Firstly,if you use calibration and alignment same time, you will get noise. But you can get picture by using either calibration or alignment, so strange.
This is a great technical attempt, and at the same time, I must agree with some comments that the performance of this version is currently not as good as the original
Anima was trained on 0.6B, 4B has different embeddings, first of all solve this problem
Hi! Thanks for all the great feedback! The community interest is overwhelming, that tells me that I have to make this project meet expectations! Posting here as its easier than responding to each comment, but rest assured I am reading all of them. This is more a proof of concept rather than anything else, and I am actively working to address all the issues, including NL, quality, artists, limbs etc. I still believe with some more iterations this can become a good replacement for qwen 3 0.6b. Stay tuned
So I gave it a go however, unfortunately it didn't work very well, so the checkpoint I'm using is AnimaYume and I'm Alsop using the RDBT - Anima stability Lora. However, unfortunately with this LLM adapter it is completely ignoring the prompt and it isn't given what I want. I don't know if I'm doing it right, but I've tried multiple times and it's not really working
I had hopes but nope, this is not good for me. We completely lose characters knowledge, this is not good. Instant delete, sorry
This has great potential! But it didn't work for me either in its current state. I experimented all night using different alignment strengths. Not just character knowledge was lost, but other things like landmarks too (Tokyo Tower became Eiffel Tower). Looking forward to future improvements!

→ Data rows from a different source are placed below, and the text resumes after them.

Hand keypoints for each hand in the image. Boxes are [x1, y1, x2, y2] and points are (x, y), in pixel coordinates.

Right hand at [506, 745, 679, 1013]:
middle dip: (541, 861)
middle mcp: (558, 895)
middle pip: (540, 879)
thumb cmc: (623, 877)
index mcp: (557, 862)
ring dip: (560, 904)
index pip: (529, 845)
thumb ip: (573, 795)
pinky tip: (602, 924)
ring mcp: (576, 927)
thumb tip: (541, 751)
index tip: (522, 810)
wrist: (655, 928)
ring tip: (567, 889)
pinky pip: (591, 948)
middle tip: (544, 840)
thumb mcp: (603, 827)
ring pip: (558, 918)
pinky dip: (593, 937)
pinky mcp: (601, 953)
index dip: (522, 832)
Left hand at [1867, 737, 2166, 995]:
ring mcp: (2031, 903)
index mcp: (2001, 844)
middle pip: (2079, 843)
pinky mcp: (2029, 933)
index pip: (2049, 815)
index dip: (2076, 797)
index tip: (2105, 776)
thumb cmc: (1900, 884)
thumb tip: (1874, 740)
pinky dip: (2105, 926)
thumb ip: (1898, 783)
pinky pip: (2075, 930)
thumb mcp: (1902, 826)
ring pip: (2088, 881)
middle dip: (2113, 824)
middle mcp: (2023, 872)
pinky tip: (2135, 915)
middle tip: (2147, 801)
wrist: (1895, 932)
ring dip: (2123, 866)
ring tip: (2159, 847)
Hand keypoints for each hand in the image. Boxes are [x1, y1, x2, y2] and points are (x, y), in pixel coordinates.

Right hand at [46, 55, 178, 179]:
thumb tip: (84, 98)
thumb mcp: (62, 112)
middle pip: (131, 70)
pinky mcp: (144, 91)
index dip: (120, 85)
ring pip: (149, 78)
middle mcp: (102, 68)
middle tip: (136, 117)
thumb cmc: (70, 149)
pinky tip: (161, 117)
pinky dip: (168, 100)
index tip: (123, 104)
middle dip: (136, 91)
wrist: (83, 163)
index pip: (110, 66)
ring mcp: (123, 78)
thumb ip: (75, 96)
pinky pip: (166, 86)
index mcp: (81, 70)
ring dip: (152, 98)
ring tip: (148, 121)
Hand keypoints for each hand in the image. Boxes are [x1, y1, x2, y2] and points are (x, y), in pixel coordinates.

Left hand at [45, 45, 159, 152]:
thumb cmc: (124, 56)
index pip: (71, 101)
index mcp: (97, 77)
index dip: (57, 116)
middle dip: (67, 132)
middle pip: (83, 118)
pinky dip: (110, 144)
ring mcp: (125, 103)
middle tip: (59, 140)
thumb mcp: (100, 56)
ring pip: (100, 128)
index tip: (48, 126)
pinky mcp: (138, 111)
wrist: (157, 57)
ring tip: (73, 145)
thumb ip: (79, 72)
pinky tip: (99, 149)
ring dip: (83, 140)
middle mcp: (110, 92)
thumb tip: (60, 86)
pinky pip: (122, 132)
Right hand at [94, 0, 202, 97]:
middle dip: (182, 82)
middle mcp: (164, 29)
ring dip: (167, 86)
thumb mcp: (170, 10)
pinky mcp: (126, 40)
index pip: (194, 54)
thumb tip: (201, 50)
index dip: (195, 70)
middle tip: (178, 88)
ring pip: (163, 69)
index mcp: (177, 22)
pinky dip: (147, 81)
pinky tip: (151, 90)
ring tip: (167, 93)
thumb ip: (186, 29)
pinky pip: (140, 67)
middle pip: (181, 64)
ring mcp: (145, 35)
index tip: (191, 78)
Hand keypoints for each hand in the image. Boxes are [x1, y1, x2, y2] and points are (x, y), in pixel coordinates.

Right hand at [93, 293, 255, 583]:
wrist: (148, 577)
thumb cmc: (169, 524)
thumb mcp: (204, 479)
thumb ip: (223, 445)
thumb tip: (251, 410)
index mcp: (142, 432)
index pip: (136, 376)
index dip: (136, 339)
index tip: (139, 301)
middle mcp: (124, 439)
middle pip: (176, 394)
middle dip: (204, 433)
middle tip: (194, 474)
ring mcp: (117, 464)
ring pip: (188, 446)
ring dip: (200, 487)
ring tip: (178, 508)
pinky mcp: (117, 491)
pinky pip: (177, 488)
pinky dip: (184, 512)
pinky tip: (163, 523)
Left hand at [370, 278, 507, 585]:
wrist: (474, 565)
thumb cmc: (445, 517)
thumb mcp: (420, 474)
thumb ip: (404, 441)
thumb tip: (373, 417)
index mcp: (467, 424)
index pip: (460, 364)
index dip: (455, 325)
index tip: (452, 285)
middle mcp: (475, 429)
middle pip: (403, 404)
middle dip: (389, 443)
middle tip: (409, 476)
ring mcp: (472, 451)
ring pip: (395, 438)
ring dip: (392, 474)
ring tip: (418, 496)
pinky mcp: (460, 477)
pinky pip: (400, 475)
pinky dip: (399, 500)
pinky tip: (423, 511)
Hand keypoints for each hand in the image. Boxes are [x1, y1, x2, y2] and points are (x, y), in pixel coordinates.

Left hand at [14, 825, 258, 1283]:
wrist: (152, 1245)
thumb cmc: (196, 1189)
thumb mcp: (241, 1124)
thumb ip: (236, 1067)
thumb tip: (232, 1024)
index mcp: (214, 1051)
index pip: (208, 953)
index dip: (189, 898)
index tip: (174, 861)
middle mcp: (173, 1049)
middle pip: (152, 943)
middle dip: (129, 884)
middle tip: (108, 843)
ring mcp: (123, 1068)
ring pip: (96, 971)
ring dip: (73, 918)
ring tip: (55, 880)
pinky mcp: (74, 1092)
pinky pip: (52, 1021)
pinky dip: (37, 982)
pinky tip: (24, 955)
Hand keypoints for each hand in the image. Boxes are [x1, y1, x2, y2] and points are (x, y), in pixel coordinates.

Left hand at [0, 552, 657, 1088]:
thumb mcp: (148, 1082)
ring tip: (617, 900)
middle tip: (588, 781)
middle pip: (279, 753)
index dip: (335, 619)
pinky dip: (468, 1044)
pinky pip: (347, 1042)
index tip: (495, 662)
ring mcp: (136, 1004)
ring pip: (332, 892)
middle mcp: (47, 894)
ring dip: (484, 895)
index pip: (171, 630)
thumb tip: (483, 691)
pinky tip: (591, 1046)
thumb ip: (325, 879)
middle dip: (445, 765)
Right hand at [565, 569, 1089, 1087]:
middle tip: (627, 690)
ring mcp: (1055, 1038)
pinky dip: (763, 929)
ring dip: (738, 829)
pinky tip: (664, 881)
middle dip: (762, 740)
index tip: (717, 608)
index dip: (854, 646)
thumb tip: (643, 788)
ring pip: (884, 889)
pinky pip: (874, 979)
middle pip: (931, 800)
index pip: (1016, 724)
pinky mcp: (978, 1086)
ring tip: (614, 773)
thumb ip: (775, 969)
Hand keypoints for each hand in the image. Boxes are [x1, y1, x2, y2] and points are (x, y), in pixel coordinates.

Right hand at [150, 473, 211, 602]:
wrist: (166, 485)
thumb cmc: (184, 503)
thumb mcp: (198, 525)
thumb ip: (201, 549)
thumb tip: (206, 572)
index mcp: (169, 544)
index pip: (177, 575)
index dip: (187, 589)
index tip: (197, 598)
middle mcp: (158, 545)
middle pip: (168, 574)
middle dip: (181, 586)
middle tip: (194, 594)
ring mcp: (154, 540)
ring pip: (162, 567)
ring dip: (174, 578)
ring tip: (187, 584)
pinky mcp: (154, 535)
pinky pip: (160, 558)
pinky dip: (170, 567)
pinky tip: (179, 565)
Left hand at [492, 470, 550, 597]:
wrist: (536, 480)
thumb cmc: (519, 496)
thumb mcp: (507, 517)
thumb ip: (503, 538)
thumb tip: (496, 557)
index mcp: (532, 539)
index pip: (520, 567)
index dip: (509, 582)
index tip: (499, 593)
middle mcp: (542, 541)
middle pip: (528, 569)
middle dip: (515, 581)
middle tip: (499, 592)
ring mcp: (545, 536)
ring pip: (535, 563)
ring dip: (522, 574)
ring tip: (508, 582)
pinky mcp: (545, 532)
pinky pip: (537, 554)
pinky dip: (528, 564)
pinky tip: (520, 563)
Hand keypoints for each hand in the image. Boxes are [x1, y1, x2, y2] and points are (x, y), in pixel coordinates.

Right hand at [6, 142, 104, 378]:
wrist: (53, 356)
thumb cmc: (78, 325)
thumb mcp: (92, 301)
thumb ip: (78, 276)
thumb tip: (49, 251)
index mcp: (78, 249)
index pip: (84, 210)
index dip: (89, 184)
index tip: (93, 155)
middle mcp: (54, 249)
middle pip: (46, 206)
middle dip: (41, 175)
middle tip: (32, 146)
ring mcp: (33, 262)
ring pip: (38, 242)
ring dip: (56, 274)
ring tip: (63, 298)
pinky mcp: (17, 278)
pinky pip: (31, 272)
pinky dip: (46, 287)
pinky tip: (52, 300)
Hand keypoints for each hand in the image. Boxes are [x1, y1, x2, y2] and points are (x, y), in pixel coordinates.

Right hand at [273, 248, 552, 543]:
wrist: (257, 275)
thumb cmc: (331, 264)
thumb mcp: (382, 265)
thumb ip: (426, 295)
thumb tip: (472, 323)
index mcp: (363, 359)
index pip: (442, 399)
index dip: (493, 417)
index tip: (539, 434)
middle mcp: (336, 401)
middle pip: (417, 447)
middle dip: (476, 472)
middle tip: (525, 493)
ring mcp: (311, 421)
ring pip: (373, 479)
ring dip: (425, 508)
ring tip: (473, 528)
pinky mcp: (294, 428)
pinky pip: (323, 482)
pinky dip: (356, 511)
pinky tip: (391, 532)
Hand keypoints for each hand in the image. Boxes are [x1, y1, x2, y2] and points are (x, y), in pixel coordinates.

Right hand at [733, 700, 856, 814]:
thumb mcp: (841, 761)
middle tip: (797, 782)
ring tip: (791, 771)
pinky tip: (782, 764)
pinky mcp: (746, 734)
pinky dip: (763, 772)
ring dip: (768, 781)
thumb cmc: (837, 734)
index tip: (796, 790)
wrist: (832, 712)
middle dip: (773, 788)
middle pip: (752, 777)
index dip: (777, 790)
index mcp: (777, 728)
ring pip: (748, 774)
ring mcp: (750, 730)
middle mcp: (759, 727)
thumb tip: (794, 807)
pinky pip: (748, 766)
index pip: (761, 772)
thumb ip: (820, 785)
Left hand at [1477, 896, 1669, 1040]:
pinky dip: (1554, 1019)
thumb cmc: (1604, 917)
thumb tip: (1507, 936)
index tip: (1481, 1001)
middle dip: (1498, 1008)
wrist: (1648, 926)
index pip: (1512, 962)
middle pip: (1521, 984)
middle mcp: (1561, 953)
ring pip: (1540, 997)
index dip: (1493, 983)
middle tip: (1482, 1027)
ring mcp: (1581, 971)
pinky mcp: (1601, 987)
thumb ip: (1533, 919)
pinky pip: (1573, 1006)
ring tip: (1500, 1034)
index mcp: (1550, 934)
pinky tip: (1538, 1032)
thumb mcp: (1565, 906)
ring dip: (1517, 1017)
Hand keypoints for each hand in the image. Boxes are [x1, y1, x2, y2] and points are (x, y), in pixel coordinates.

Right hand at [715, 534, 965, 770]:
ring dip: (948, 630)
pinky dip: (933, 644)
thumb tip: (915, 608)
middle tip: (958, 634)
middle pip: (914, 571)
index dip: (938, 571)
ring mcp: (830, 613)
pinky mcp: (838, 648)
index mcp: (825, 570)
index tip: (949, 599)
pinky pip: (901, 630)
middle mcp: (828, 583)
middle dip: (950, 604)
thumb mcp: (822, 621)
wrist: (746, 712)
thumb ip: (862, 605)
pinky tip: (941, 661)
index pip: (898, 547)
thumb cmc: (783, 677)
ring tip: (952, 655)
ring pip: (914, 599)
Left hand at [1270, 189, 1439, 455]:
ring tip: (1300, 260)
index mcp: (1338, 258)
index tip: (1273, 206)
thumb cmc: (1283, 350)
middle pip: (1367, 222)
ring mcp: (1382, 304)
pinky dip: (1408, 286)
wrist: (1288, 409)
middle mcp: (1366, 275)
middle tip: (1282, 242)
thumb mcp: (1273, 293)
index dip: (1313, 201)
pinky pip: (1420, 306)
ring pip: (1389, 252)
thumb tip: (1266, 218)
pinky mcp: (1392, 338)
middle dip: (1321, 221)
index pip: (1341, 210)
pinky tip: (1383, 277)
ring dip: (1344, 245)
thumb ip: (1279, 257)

Hey, bro, cool work. I was just thinking, Anima really loves good prompts out of the box, with every detail clearly written. In Illustris, you could get a cool image by typing a few words. The model, as I understand it, had a built-in prompt enhancer. Is it possible to do something like this for Anima? So that you can get varied, logical images from a single sentence without requiring a lot of careful thought?